§ **EXERCISE OBJECTIVE**:
Reproduce the data below with each occurrence of "house convention" swapped for "standard format", changing nothing else.

· · · · ·

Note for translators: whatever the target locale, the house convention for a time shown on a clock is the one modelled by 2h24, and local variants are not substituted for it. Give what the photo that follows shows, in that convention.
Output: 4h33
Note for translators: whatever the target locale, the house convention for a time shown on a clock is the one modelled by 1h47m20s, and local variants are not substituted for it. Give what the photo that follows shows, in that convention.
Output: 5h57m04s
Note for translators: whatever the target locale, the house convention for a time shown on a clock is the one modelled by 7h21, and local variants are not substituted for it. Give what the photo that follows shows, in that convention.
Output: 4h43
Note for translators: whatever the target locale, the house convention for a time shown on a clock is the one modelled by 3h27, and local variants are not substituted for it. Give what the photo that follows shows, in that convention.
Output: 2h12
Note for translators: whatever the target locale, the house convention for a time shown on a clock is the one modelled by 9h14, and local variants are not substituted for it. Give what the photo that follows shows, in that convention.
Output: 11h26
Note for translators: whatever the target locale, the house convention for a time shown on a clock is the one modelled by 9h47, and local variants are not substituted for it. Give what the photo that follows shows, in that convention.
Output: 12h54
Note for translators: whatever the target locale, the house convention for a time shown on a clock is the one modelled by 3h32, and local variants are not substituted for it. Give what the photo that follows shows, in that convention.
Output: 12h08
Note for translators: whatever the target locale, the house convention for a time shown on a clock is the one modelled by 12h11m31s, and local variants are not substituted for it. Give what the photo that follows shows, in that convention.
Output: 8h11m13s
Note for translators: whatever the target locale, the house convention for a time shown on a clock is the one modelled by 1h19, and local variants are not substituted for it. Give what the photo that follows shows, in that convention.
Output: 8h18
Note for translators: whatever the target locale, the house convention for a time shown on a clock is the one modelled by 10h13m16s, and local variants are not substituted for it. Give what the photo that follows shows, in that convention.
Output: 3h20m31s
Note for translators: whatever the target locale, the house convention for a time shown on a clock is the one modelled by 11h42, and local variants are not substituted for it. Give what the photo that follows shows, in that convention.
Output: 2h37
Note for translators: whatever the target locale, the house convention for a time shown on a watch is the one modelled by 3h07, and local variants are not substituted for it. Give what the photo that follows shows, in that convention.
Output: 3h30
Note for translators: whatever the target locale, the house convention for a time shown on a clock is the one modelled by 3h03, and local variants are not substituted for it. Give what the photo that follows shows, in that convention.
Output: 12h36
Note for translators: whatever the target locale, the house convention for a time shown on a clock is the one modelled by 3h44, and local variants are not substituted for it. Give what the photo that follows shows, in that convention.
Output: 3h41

· · · · ·

§ **EXERCISE RESPONSE**:
Note for translators: whatever the target locale, the standard format for a time shown on a clock is the one modelled by 2h24, and local variants are not substituted for it. Give what the photo that follows shows, in that convention.
Output: 4h33
Note for translators: whatever the target locale, the standard format for a time shown on a clock is the one modelled by 1h47m20s, and local variants are not substituted for it. Give what the photo that follows shows, in that convention.
Output: 5h57m04s
Note for translators: whatever the target locale, the standard format for a time shown on a clock is the one modelled by 7h21, and local variants are not substituted for it. Give what the photo that follows shows, in that convention.
Output: 4h43
Note for translators: whatever the target locale, the standard format for a time shown on a clock is the one modelled by 3h27, and local variants are not substituted for it. Give what the photo that follows shows, in that convention.
Output: 2h12
Note for translators: whatever the target locale, the standard format for a time shown on a clock is the one modelled by 9h14, and local variants are not substituted for it. Give what the photo that follows shows, in that convention.
Output: 11h26
Note for translators: whatever the target locale, the standard format for a time shown on a clock is the one modelled by 9h47, and local variants are not substituted for it. Give what the photo that follows shows, in that convention.
Output: 12h54
Note for translators: whatever the target locale, the standard format for a time shown on a clock is the one modelled by 3h32, and local variants are not substituted for it. Give what the photo that follows shows, in that convention.
Output: 12h08
Note for translators: whatever the target locale, the standard format for a time shown on a clock is the one modelled by 12h11m31s, and local variants are not substituted for it. Give what the photo that follows shows, in that convention.
Output: 8h11m13s
Note for translators: whatever the target locale, the standard format for a time shown on a clock is the one modelled by 1h19, and local variants are not substituted for it. Give what the photo that follows shows, in that convention.
Output: 8h18
Note for translators: whatever the target locale, the standard format for a time shown on a clock is the one modelled by 10h13m16s, and local variants are not substituted for it. Give what the photo that follows shows, in that convention.
Output: 3h20m31s
Note for translators: whatever the target locale, the standard format for a time shown on a clock is the one modelled by 11h42, and local variants are not substituted for it. Give what the photo that follows shows, in that convention.
Output: 2h37
Note for translators: whatever the target locale, the standard format for a time shown on a watch is the one modelled by 3h07, and local variants are not substituted for it. Give what the photo that follows shows, in that convention.
Output: 3h30
Note for translators: whatever the target locale, the standard format for a time shown on a clock is the one modelled by 3h03, and local variants are not substituted for it. Give what the photo that follows shows, in that convention.
Output: 12h36
Note for translators: whatever the target locale, the standard format for a time shown on a clock is the one modelled by 3h44, and local variants are not substituted for it. Give what the photo that follows shows, in that convention.
Output: 3h41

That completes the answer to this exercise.